As a child I loved to read, both fiction and non-fiction. My family had a set of encyclopedias, and I often turned to them to learn more about a particular subject, reading through an article, then finding related articles under the “See also:” section at the end, looking up a related article, and so on. I can spend hours in a library or bookstore.

When I first learned about the Internet and the World Wide Web in the mid-1990s, I imagined them as a vast library. When I first logged on, I found it thrilling to visit web pages in other countries and realize that the content I was seeing was hosted on a computer far away, yet arrived on my screen almost instantly–or about as instantly as a 14.4 Kbps modem could manage. At that time there wasn’t much content, even compared with my local library. This was before Wikipedia, YouTube, Flickr, SoundCloud, and so on.

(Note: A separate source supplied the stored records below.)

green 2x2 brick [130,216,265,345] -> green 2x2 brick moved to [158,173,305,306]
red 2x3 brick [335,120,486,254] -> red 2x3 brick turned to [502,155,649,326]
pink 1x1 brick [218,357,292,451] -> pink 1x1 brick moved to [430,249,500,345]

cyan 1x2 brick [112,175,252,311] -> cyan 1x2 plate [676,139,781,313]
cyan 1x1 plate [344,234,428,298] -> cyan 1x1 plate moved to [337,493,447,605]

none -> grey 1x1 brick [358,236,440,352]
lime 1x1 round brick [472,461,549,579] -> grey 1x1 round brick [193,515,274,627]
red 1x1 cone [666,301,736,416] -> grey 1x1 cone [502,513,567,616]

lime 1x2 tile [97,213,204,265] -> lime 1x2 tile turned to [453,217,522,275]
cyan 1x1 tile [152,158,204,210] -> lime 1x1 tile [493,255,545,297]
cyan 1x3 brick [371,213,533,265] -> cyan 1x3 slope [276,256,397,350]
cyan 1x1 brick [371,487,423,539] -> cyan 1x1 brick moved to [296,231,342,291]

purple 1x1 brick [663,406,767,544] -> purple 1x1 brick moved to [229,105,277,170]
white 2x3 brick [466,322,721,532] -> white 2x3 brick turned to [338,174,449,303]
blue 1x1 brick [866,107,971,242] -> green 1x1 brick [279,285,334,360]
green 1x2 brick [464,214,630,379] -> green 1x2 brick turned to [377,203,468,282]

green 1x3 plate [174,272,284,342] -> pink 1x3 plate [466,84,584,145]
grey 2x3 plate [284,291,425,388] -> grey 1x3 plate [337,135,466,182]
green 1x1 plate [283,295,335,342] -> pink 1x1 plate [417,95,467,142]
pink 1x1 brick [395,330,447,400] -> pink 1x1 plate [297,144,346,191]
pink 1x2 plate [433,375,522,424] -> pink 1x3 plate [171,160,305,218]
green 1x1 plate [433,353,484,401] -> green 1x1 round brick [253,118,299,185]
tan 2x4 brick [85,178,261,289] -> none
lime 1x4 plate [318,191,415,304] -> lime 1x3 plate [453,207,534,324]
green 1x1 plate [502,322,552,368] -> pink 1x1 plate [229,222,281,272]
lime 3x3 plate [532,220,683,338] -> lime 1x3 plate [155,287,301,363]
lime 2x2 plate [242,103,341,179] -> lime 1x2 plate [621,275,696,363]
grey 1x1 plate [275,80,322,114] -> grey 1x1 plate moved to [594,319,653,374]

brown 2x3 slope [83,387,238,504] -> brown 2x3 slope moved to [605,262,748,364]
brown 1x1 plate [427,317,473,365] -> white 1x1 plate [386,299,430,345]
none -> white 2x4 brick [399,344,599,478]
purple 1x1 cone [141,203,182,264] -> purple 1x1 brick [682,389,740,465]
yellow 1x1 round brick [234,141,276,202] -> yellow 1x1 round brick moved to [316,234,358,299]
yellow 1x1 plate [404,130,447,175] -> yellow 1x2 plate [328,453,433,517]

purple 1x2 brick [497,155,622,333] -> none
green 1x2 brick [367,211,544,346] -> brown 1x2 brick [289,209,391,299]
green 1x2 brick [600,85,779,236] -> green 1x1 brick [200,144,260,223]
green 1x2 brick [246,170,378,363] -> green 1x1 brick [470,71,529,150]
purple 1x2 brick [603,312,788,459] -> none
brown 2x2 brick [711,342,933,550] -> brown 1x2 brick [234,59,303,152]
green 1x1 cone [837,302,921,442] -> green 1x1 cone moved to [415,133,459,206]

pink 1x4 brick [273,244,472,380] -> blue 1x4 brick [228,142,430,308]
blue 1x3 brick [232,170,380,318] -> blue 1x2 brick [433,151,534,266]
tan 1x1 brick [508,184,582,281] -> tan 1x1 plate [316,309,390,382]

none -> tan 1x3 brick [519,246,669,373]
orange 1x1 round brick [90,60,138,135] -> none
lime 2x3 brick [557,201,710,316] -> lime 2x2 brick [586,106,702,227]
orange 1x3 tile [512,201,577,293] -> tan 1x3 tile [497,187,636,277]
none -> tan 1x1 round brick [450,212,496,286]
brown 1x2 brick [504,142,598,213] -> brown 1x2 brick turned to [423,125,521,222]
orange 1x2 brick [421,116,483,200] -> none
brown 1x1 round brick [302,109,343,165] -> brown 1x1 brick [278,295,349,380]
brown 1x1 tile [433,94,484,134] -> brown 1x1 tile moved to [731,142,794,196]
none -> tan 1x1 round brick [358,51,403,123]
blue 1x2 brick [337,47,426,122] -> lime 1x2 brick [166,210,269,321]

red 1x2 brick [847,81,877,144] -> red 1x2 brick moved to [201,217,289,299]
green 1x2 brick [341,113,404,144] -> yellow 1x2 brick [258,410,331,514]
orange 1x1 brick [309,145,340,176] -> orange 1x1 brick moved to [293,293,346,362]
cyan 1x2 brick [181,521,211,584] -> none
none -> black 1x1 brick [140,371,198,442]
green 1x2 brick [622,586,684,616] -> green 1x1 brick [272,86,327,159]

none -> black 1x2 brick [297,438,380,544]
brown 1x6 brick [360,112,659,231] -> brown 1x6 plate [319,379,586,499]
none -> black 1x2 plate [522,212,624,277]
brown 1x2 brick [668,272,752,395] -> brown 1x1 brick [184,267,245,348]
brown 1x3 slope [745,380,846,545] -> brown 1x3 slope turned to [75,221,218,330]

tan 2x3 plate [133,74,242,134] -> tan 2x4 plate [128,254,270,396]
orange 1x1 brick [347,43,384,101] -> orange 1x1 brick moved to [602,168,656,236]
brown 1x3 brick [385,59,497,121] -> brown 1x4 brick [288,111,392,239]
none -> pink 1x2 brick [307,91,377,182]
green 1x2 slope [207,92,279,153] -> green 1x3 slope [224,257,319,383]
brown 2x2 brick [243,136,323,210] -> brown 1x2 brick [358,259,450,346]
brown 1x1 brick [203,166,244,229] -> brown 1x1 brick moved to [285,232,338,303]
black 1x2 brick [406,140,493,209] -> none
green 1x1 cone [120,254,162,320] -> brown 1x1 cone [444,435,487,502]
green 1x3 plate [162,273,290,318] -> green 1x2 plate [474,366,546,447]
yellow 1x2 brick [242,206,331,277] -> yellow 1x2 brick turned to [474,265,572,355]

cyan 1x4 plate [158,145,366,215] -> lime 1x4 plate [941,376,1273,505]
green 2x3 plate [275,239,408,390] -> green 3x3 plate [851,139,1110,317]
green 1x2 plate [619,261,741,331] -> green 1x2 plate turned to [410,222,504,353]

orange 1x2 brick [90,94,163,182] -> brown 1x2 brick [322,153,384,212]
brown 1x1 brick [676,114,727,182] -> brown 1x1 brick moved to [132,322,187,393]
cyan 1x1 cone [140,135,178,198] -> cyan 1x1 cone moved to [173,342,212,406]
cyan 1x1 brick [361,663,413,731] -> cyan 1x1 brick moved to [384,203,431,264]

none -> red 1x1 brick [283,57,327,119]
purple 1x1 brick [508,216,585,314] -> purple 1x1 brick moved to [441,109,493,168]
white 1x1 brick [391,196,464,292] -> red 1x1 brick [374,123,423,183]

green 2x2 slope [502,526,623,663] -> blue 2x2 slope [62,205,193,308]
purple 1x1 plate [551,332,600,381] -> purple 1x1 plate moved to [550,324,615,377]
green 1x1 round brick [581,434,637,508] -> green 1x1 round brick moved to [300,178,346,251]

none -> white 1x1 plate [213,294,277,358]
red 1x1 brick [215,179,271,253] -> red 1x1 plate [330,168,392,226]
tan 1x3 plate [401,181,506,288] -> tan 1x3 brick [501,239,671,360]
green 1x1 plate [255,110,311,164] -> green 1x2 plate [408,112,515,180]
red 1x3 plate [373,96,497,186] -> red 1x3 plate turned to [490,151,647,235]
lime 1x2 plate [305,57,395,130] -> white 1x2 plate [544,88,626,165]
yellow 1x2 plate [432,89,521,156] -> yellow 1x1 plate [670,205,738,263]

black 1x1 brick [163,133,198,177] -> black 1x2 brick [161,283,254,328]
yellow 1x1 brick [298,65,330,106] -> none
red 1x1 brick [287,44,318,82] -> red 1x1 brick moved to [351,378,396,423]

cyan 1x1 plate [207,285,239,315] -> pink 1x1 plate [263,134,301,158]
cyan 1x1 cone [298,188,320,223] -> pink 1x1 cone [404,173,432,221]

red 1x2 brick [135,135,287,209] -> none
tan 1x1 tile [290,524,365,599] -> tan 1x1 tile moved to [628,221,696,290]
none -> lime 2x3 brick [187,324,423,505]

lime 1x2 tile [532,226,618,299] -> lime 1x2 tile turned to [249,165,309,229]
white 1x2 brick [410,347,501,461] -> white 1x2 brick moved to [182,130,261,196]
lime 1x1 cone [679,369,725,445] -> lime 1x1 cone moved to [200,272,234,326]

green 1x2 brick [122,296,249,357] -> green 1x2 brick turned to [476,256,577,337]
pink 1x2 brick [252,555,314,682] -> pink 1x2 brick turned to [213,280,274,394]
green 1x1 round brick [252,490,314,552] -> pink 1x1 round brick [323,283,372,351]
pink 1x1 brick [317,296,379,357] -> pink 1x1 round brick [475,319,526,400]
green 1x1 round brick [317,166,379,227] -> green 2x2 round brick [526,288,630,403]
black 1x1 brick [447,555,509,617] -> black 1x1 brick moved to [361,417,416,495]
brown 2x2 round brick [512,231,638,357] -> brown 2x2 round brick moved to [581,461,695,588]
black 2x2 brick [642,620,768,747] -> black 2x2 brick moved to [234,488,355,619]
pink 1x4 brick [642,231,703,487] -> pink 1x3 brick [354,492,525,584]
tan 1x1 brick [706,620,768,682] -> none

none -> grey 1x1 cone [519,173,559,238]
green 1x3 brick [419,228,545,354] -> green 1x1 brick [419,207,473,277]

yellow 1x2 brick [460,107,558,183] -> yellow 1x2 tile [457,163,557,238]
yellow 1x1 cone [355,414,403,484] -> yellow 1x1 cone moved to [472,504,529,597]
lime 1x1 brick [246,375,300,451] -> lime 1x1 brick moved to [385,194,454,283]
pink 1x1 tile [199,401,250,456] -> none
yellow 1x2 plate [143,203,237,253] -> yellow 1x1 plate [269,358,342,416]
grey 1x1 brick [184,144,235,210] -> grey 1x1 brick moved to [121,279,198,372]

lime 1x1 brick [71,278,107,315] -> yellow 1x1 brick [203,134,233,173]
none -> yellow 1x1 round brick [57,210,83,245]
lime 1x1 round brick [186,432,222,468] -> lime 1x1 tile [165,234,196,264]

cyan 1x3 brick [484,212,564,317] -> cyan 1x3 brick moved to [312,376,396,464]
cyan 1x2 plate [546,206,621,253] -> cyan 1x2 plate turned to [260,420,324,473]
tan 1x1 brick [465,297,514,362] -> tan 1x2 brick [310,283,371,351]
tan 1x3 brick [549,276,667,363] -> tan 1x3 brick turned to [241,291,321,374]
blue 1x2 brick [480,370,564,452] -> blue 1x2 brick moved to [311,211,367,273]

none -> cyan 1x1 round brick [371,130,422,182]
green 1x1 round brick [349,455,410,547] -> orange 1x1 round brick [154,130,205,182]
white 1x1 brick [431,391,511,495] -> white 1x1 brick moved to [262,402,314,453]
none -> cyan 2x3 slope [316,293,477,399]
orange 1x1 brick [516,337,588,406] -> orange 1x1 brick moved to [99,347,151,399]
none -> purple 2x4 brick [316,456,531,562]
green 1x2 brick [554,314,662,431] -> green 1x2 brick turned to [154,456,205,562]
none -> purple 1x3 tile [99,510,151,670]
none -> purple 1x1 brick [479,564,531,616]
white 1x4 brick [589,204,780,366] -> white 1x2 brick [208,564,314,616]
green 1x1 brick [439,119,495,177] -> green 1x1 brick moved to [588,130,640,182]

As interested as I was in computers and the Internet, I ended up pursuing a different interest in college: language. At least, at that time the two subjects seemed to me to be quite separate. Since my graduation I have gradually come to notice how closely linguistics and computer science have been intertwined since at least the 1950s, and how they are becoming ever more intertwined in the present, as both linguists and computer scientists devote much research effort to the problem of natural language understanding.

I have used open source software for almost 20 years without giving anything back. I have also learned much (or so I think!) about language and computer programming in my own personal quest to satisfy my curiosity about such subjects, and hopefully to make a living as well. But a lake without an outlet becomes a dead sea. My intention with this web log is to share what I’ve learned, or what I think, about certain subjects, particularly related to linguistics and computer programming. In some areas I may have a pretty solid grasp of the subject, but in many areas I will be posting as I learn.

Just to whet your appetite (or alternatively, to warn you off), here are a few topics I’m currently interested in, ordered more or less by my grasp of them: etymology, onomastics, functional programming, logic programming, ontology, concurrent programming, graph databases and graph processors, and machine learning.